(GIVEN PASSAGE)
* * *

SB: Well my first bit of advice is to make people feel like they are part of something. Letting them know who you are and being really raw about your dreams makes people feel connected and when you feel connected you want to be a part of something . Also I think it is important to start with small goals where people can feel like there is a chance! If you reach your goal you can always push for more!

MP: It can be helpful to think of your crowd sourcing campaign as a sales pitch, while keeping in mind that (aside from the nominal “perk” or two a contributor gets) you’re really just selling an opportunity for somebody to back a winning horse, and to feel as excited about your venture as you are.  So I guess the real piece of advice would be, communicate the “Who, What, Where, When, and Why” as directly as possible, then concentrate the majority of your efforts on highlighting the “So What?” factor.  Communicate what your campaign’s success would mean to you as a person/business, and people will have an easier time getting excited about the opportunity to help you.

* * *

(EXTRACTED DATA)
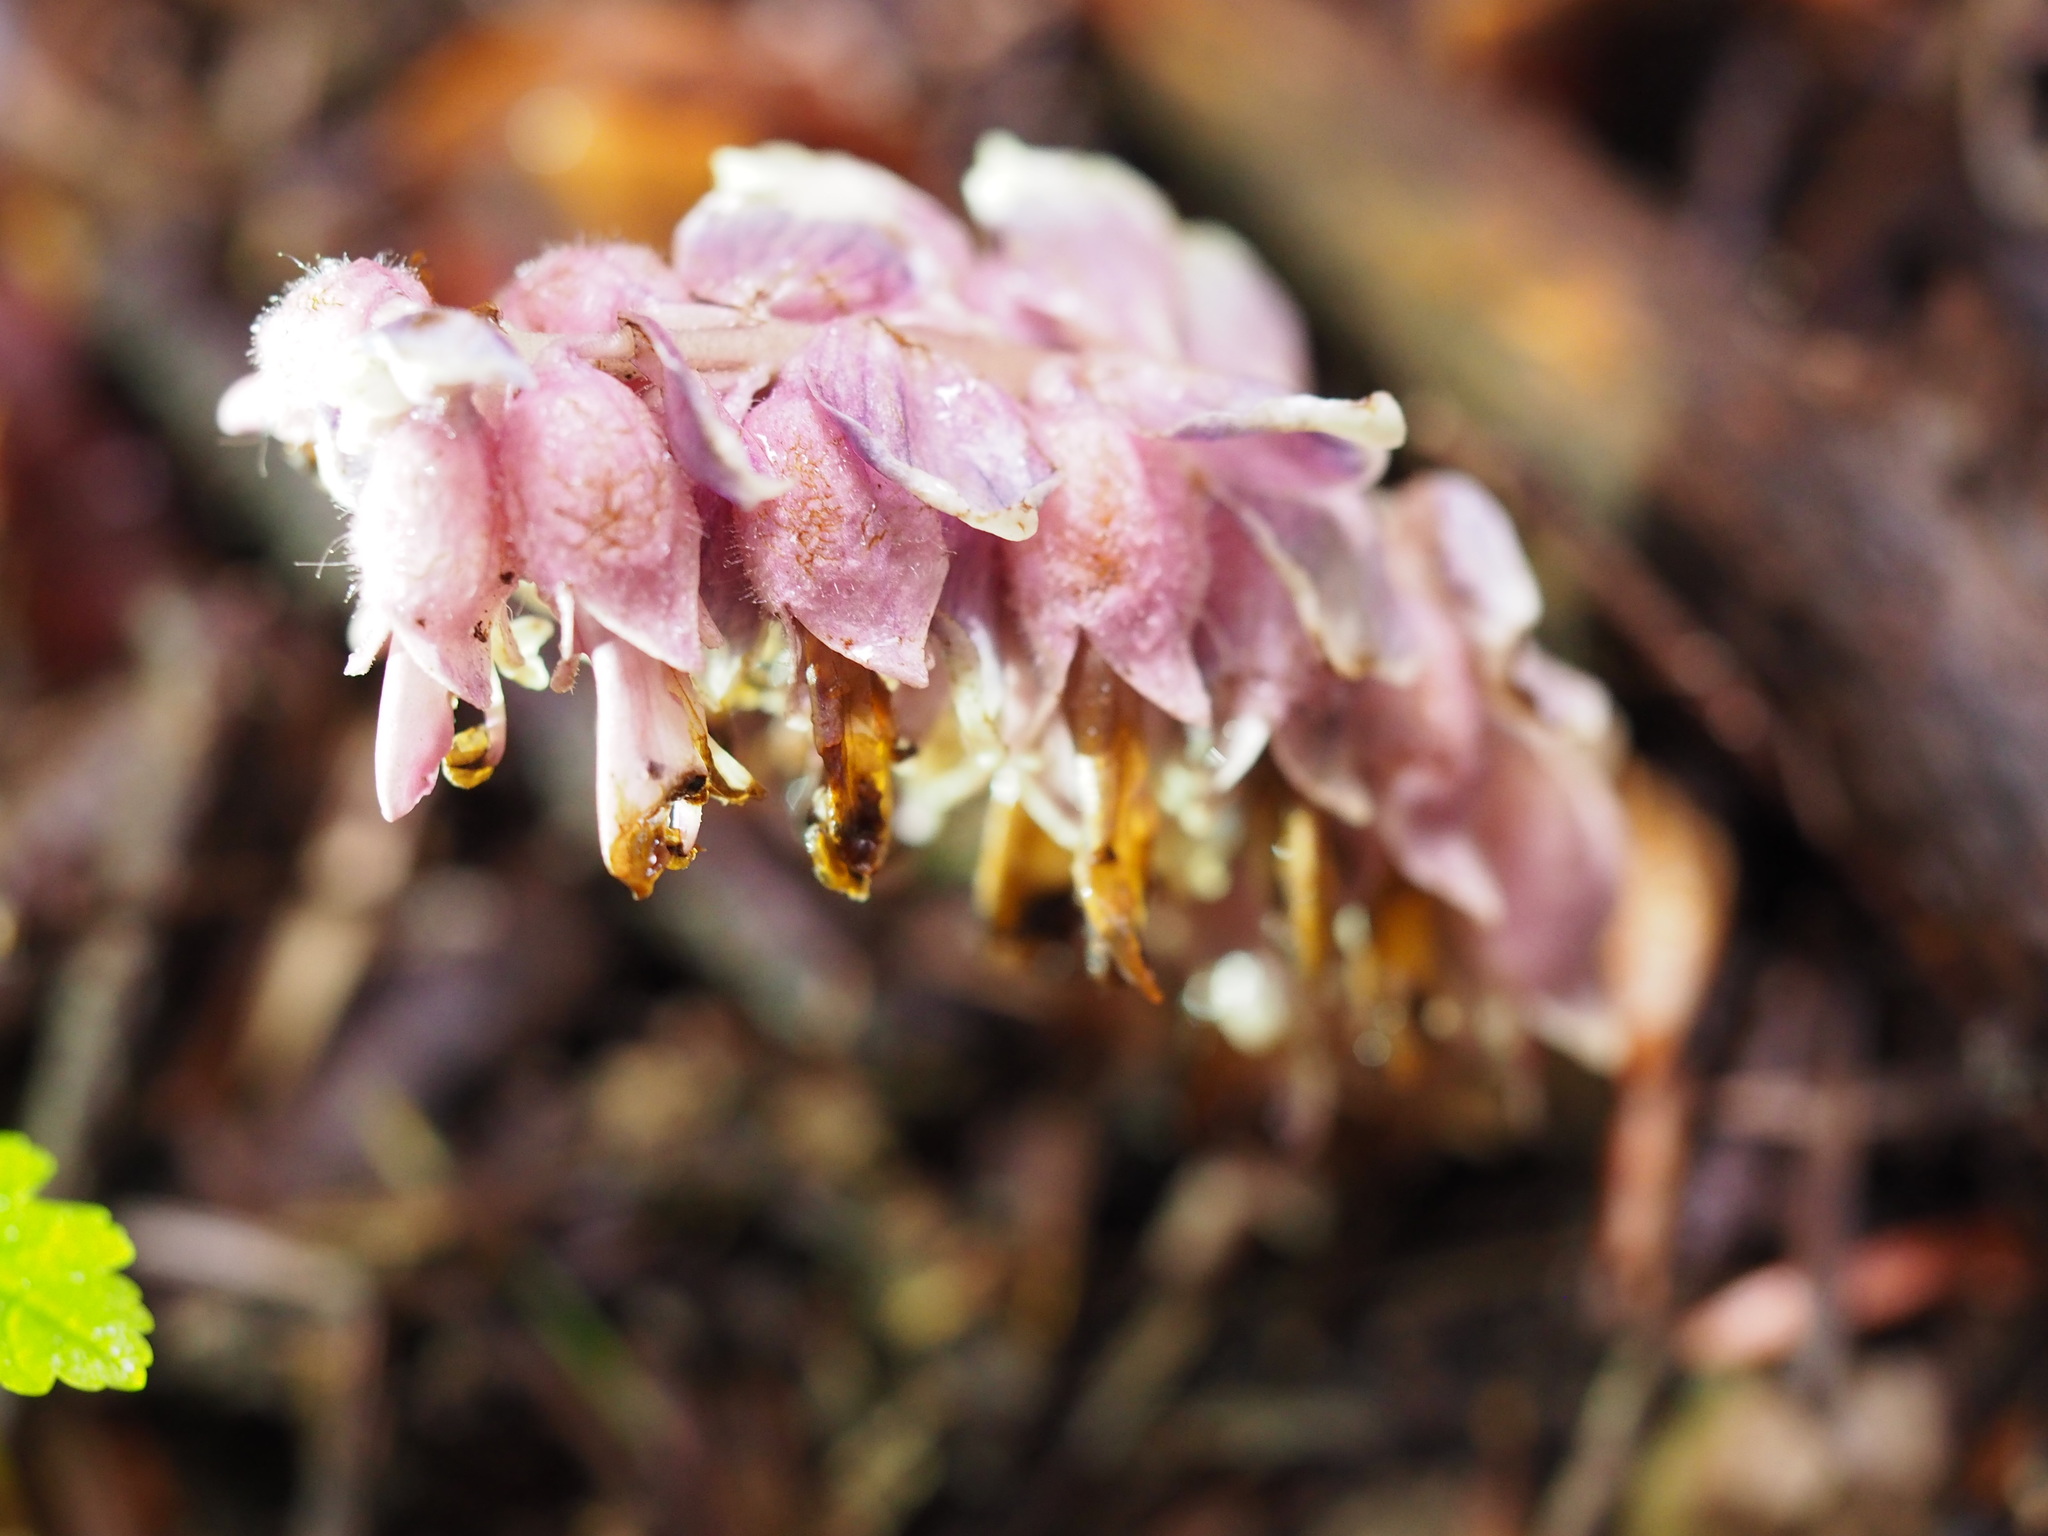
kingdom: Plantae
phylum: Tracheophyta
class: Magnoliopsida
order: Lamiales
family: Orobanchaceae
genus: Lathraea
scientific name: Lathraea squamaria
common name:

* * *

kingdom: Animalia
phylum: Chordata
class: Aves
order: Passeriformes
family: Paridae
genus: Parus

* * *

(OBJECTIVES)
a) List the question words that the crowdfunding advice says to communicate as directly as possible.
b) What kind of goals does the crowdfunding advice recommend starting with?
c) Decide whether each statement agrees with the crowdfunding advice: (i) A crowd sourcing campaign can be thought of as a sales pitch. (ii) Most of the effort should go into highlighting the perks contributors get. (iii) After reaching a goal, you can push for more.
The records have no connection to the crowdfunding advice.

(SOLUTION LIST)
a) Who, What, Where, When, Why

b) Small goals where people can feel like there is a chance.

c)
(i) Yes: "It can be helpful to think of your crowd sourcing campaign as a sales pitch"
(ii) No: "concentrate the majority of your efforts on highlighting the “So What?” factor"
(iii) Yes: "If you reach your goal you can always push for more!"